### EXERCISE OBJECTIVE
Among the lines of data below, reproduce only those from the one with "cancer (adenocarcinoma) stained" through the one with "brown stain labels", exactly as they stand, both ends included.

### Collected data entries
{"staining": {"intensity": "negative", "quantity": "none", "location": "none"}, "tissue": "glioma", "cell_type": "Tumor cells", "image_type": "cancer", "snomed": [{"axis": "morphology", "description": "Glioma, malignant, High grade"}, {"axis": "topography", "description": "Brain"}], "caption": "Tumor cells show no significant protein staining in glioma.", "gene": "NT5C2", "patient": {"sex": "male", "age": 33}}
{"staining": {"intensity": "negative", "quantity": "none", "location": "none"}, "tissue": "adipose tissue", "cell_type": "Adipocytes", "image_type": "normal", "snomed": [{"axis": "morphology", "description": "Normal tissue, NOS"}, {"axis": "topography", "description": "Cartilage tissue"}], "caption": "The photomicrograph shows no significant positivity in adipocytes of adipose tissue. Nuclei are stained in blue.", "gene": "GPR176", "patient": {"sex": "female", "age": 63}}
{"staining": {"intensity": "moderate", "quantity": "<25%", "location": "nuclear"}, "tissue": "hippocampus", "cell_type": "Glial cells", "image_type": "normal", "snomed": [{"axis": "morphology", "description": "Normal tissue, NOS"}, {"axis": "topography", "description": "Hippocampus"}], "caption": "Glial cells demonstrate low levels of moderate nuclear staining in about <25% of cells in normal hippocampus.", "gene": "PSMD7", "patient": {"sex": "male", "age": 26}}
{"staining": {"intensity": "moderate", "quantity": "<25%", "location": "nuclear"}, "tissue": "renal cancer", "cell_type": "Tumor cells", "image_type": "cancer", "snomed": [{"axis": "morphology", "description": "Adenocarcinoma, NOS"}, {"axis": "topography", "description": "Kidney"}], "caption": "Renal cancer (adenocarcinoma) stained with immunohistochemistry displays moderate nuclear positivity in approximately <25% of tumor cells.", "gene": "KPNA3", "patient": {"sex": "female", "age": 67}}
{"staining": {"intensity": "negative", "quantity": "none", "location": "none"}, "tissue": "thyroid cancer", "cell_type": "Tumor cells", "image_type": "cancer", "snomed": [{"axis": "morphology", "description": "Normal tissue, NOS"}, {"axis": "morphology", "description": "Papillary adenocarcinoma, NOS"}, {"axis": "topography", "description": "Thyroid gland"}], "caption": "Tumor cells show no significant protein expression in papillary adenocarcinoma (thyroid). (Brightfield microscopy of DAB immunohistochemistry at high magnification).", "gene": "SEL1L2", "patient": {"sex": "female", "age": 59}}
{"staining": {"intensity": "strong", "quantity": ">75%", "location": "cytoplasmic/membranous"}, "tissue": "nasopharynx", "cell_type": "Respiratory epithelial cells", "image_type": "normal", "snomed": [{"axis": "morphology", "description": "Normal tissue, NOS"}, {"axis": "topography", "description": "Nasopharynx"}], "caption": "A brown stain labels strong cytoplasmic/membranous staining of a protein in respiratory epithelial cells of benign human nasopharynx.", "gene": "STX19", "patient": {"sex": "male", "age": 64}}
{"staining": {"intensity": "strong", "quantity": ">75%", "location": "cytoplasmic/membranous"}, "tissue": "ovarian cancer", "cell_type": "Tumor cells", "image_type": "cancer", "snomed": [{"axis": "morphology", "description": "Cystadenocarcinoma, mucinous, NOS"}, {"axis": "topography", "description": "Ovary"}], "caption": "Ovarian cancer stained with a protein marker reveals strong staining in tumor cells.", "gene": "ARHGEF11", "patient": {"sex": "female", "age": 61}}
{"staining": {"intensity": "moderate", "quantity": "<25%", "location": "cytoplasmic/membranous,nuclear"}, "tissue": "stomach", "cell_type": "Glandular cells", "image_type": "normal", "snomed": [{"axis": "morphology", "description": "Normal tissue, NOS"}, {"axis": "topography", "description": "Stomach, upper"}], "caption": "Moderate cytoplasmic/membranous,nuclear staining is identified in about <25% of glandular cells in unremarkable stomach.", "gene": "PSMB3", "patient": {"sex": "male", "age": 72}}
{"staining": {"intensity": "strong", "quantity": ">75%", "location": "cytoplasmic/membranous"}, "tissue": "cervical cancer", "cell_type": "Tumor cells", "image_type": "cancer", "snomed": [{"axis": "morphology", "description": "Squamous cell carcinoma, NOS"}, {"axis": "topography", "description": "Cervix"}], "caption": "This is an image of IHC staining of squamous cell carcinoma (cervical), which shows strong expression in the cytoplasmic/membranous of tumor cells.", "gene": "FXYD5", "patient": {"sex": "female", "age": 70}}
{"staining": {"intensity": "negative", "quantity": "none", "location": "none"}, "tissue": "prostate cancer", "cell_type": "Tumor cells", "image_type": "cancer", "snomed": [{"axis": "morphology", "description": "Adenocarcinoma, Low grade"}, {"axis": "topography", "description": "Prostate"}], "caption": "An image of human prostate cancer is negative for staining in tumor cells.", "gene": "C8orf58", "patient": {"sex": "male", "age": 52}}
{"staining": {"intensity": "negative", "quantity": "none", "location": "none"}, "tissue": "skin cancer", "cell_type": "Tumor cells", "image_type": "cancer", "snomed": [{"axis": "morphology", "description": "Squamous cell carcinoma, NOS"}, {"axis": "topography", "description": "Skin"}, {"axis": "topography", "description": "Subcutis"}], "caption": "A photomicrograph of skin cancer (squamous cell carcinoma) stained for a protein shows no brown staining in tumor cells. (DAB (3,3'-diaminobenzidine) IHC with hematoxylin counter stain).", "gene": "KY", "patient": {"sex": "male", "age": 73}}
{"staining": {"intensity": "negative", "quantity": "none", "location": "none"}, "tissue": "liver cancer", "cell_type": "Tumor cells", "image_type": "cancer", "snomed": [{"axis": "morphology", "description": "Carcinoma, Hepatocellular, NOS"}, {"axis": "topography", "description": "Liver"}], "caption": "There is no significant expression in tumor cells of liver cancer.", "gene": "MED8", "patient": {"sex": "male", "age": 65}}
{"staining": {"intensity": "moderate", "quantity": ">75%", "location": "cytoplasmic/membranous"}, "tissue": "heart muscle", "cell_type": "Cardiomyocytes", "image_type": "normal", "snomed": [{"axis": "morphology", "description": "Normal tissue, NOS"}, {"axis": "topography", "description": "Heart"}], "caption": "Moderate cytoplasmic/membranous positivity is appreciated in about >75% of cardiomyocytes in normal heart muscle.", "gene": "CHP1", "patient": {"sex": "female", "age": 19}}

### PROBLEM SOLUTION
{"staining": {"intensity": "moderate", "quantity": "<25%", "location": "nuclear"}, "tissue": "renal cancer", "cell_type": "Tumor cells", "image_type": "cancer", "snomed": [{"axis": "morphology", "description": "Adenocarcinoma, NOS"}, {"axis": "topography", "description": "Kidney"}], "caption": "Renal cancer (adenocarcinoma) stained with immunohistochemistry displays moderate nuclear positivity in approximately <25% of tumor cells.", "gene": "KPNA3", "patient": {"sex": "female", "age": 67}}
{"staining": {"intensity": "negative", "quantity": "none", "location": "none"}, "tissue": "thyroid cancer", "cell_type": "Tumor cells", "image_type": "cancer", "snomed": [{"axis": "morphology", "description": "Normal tissue, NOS"}, {"axis": "morphology", "description": "Papillary adenocarcinoma, NOS"}, {"axis": "topography", "description": "Thyroid gland"}], "caption": "Tumor cells show no significant protein expression in papillary adenocarcinoma (thyroid). (Brightfield microscopy of DAB immunohistochemistry at high magnification).", "gene": "SEL1L2", "patient": {"sex": "female", "age": 59}}
{"staining": {"intensity": "strong", "quantity": ">75%", "location": "cytoplasmic/membranous"}, "tissue": "nasopharynx", "cell_type": "Respiratory epithelial cells", "image_type": "normal", "snomed": [{"axis": "morphology", "description": "Normal tissue, NOS"}, {"axis": "topography", "description": "Nasopharynx"}], "caption": "A brown stain labels strong cytoplasmic/membranous staining of a protein in respiratory epithelial cells of benign human nasopharynx.", "gene": "STX19", "patient": {"sex": "male", "age": 64}}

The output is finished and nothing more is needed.